**The problem:** The entries must be repeated verbatim, and their images left out.

(Collected data)

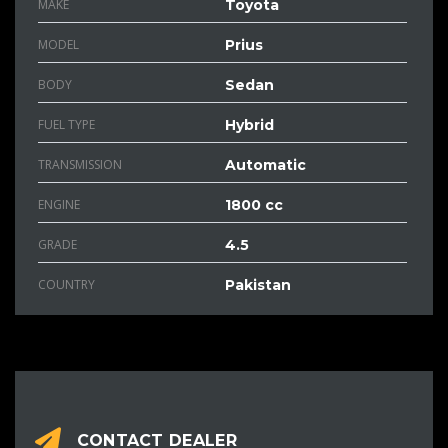
MAKE
Toyota
MODEL
Prius
BODY
Sedan
FUEL TYPE
Hybrid
TRANSMISSION
Automatic
ENGINE
1800 cc
GRADE
4.5
COUNTRY
Pakistan
CONTACT DEALER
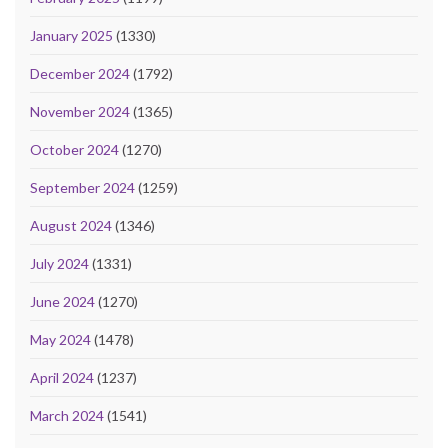
January 2025
(1330)
December 2024
(1792)
November 2024
(1365)
October 2024
(1270)
September 2024
(1259)
August 2024
(1346)
July 2024
(1331)
June 2024
(1270)
May 2024
(1478)
April 2024
(1237)
March 2024
(1541)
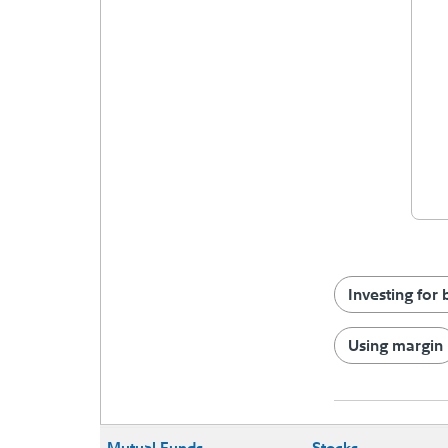
Investing for
Using margin
Mutual Funds
Stocks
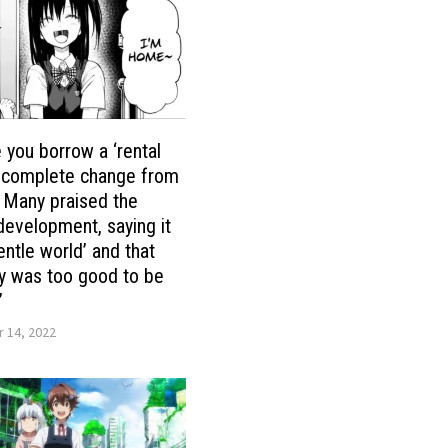
you borrow a ‘rental
 a complete change from
! Many praised the
evelopment, saying it
entle world’ and that
ry was too good to be
’
 14, 2022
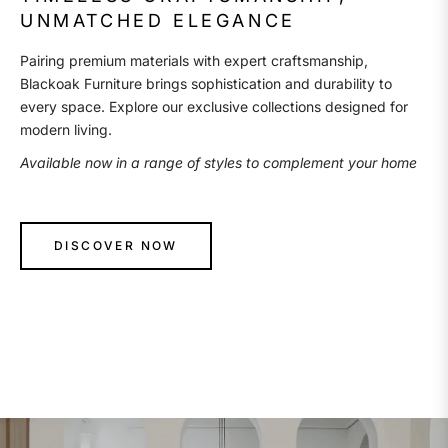
UNMATCHED ELEGANCE
Pairing premium materials with expert craftsmanship,
Blackoak Furniture brings sophistication and durability to
every space. Explore our exclusive collections designed for
modern living.
Available now in a range of styles to complement your home
DISCOVER NOW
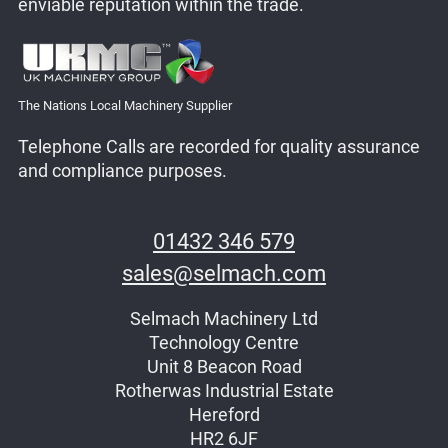
enviable reputation within the trade.
The Nations Local Machinery Supplier
Telephone Calls are recorded for quality assurance
and compliance purposes.
01432 346 579
sales@selmach.com
Selmach Machinery Ltd
Technology Centre
Unit 8 Beacon Road
Rotherwas Industrial Estate
Hereford
HR2 6JF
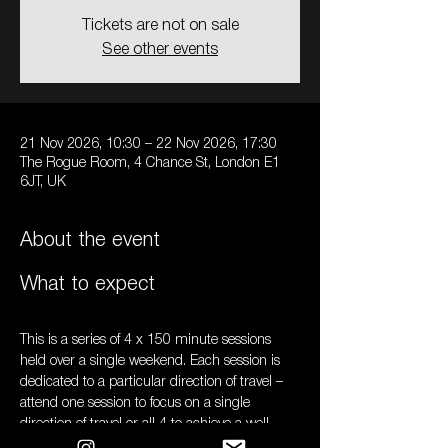
Tickets are not on sale
See other events
21 Nov 2026, 10:30 – 22 Nov 2026, 17:30
The Rogue Room, 4 Chance St, London E1
6JT, UK
About the event
What to expect
This is a series of 4 x 150 minute sessions 
held over a single weekend. Each session is 
dedicated to a particular direction of travel – 
attend one session to focus on a single 
direction of travel or all 4 to achieve a well-
rounded practice. 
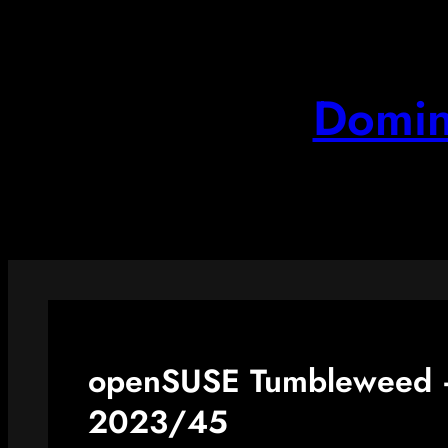
Skip
to
content
Domin
openSUSE Tumbleweed –
2023/45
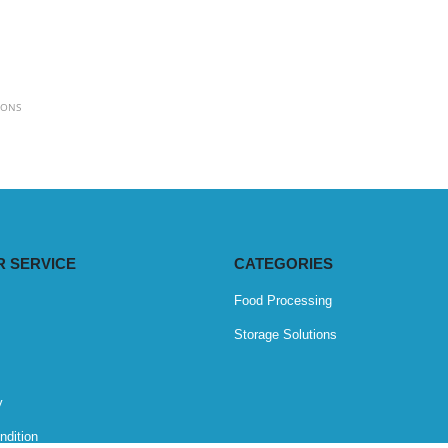
IONS
 SERVICE
CATEGORIES
Food Processing
Storage Solutions
y
ndition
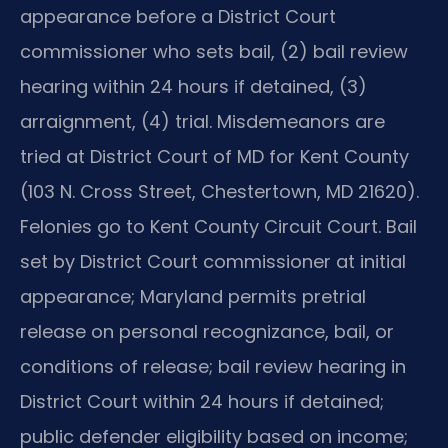
appearance before a District Court
commissioner who sets bail, (2) bail review
hearing within 24 hours if detained, (3)
arraignment, (4) trial. Misdemeanors are
tried at District Court of MD for Kent County
(103 N. Cross Street, Chestertown, MD 21620).
Felonies go to Kent County Circuit Court. Bail
set by District Court commissioner at initial
appearance; Maryland permits pretrial
release on personal recognizance, bail, or
conditions of release; bail review hearing in
District Court within 24 hours if detained;
public defender eligibility based on income;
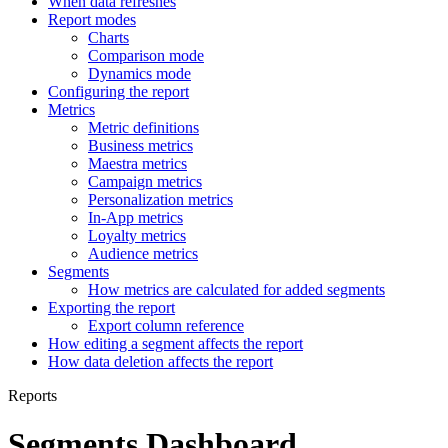
When data refreshes
Report modes
Charts
Comparison mode
Dynamics mode
Configuring the report
Metrics
Metric definitions
Business metrics
Maestra metrics
Campaign metrics
Personalization metrics
In-App metrics
Loyalty metrics
Audience metrics
Segments
How metrics are calculated for added segments
Exporting the report
Export column reference
How editing a segment affects the report
How data deletion affects the report
Reports
Segments Dashboard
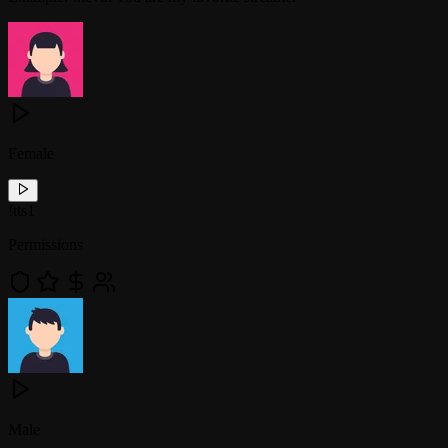
Female
!
tts1
Permissions
Male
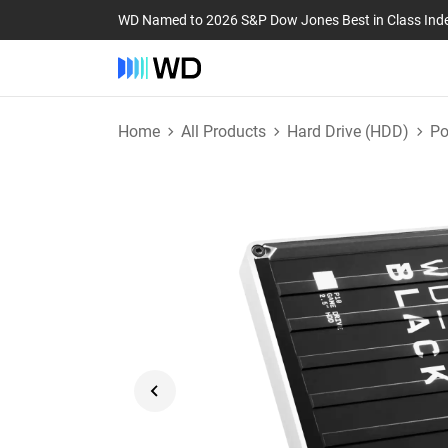
WD Named to 2026 S&P Dow Jones Best in Class Ind
Home
All Products
Hard Drive (HDD)
Po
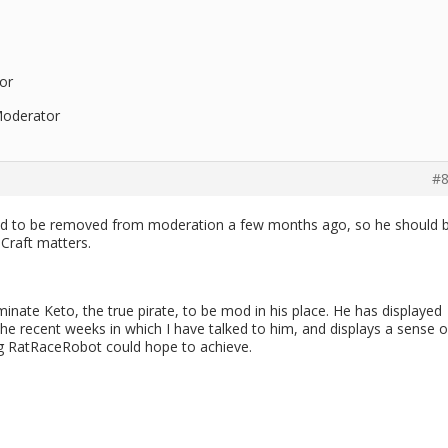
or
Moderator
#8
sked to be removed from moderation a few months ago, so he should 
eCraft matters.
ominate Keto, the true pirate, to be mod in his place. He has displayed
he recent weeks in which I have talked to him, and displays a sense o
ng RatRaceRobot could hope to achieve.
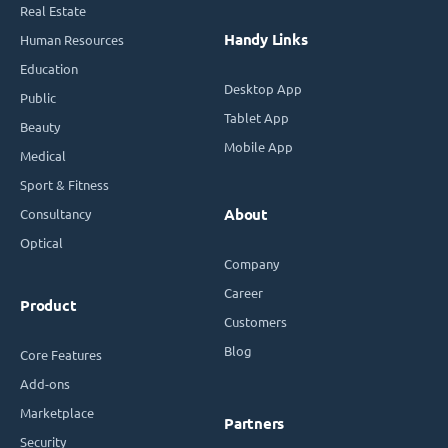
Real Estate
Handy Links
Human Resources
Education
Desktop App
Public
Tablet App
Beauty
Mobile App
Medical
Sport & Fitness
Consultancy
About
Optical
Company
Career
Product
Customers
Blog
Core Features
Add-ons
Marketplace
Partners
Security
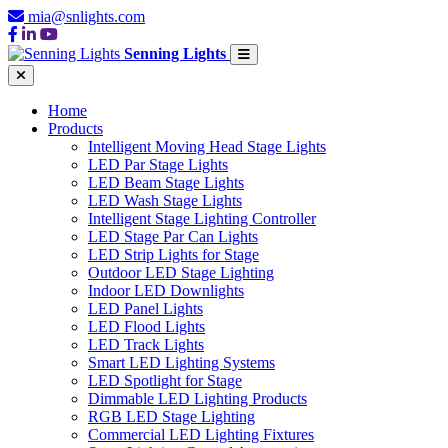
mia@snlights.com
Senning Lights
Home
Products
Intelligent Moving Head Stage Lights
LED Par Stage Lights
LED Beam Stage Lights
LED Wash Stage Lights
Intelligent Stage Lighting Controller
LED Stage Par Can Lights
LED Strip Lights for Stage
Outdoor LED Stage Lighting
Indoor LED Downlights
LED Panel Lights
LED Flood Lights
LED Track Lights
Smart LED Lighting Systems
LED Spotlight for Stage
Dimmable LED Lighting Products
RGB LED Stage Lighting
Commercial LED Lighting Fixtures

**Solution to this task:**
MAKE
Toyota
MODEL
Prius
BODY
Sedan
FUEL TYPE
Hybrid
TRANSMISSION
Automatic
ENGINE
1800 cc
GRADE
4.5
COUNTRY
Pakistan
CONTACT DEALER
January 2025
(1330)
December 2024
(1792)
November 2024
(1365)
October 2024
(1270)
September 2024
(1259)
August 2024
(1346)
July 2024
(1331)
June 2024
(1270)
May 2024
(1478)
April 2024
(1237)
March 2024
(1541)
Investing for
Using margin
Mutual Funds
Stocks
you borrow a ‘rental
 a complete change from
! Many praised the
evelopment, saying it
entle world’ and that
ry was too good to be
’
 14, 2022
UNMATCHED ELEGANCE
Pairing premium materials with expert craftsmanship,
Blackoak Furniture brings sophistication and durability to
every space. Explore our exclusive collections designed for
modern living.
Available now in a range of styles to complement your home
DISCOVER NOW
enviable reputation within the trade.
The Nations Local Machinery Supplier
Telephone Calls are recorded for quality assurance
and compliance purposes.
01432 346 579
sales@selmach.com
Selmach Machinery Ltd
Technology Centre
Unit 8 Beacon Road
Rotherwas Industrial Estate
Hereford
HR2 6JF
Tickets are not on sale
See other events
21 Nov 2026, 10:30 – 22 Nov 2026, 17:30
The Rogue Room, 4 Chance St, London E1
6JT, UK
About the event
What to expect
This is a series of 4 x 150 minute sessions 
held over a single weekend. Each session is 
dedicated to a particular direction of travel – 
attend one session to focus on a single 
direction of travel or all 4 to achieve a well-
rounded practice. 
Skip
to
content
Domin
openSUSE Tumbleweed –
2023/45
IONS
 SERVICE
CATEGORIES
Food Processing
Storage Solutions
y
ndition
appearance before a District Court
commissioner who sets bail, (2) bail review
hearing within 24 hours if detained, (3)
arraignment, (4) trial. Misdemeanors are
tried at District Court of MD for Kent County
(103 N. Cross Street, Chestertown, MD 21620).
Felonies go to Kent County Circuit Court. Bail
set by District Court commissioner at initial
appearance; Maryland permits pretrial
release on personal recognizance, bail, or
conditions of release; bail review hearing in
District Court within 24 hours if detained;
public defender eligibility based on income;
When data refreshes
Report modes
Charts
Comparison mode
Dynamics mode
Configuring the report
Metrics
Metric definitions
Business metrics
Maestra metrics
Campaign metrics
Personalization metrics
In-App metrics
Loyalty metrics
Audience metrics
Segments
How metrics are calculated for added segments
Exporting the report
Export column reference
How editing a segment affects the report
How data deletion affects the report
Reports
Segments Dashboard
Female
!
tts1
Permissions
Male
WD Named to 2026 S&P Dow Jones Best in Class Ind
Home
All Products
Hard Drive (HDD)
Po
or
Moderator
#8
sked to be removed from moderation a few months ago, so he should 
eCraft matters.
ominate Keto, the true pirate, to be mod in his place. He has displayed
he recent weeks in which I have talked to him, and displays a sense o
ng RatRaceRobot could hope to achieve.
Real Estate
Handy Links
Human Resources
Education
Desktop App
Public
Tablet App
Beauty
Mobile App
Medical
Sport & Fitness
Consultancy
About
Optical
Company
Career
Product
Customers
Blog
Core Features
Add-ons
Marketplace
Partners
Security
mia@snlights.com
Senning Lights
Home
Products
Intelligent Moving Head Stage Lights
LED Par Stage Lights
LED Beam Stage Lights
LED Wash Stage Lights
Intelligent Stage Lighting Controller
LED Stage Par Can Lights
LED Strip Lights for Stage
Outdoor LED Stage Lighting
Indoor LED Downlights
LED Panel Lights
LED Flood Lights
LED Track Lights
Smart LED Lighting Systems
LED Spotlight for Stage
Dimmable LED Lighting Products
RGB LED Stage Lighting
Commercial LED Lighting Fixtures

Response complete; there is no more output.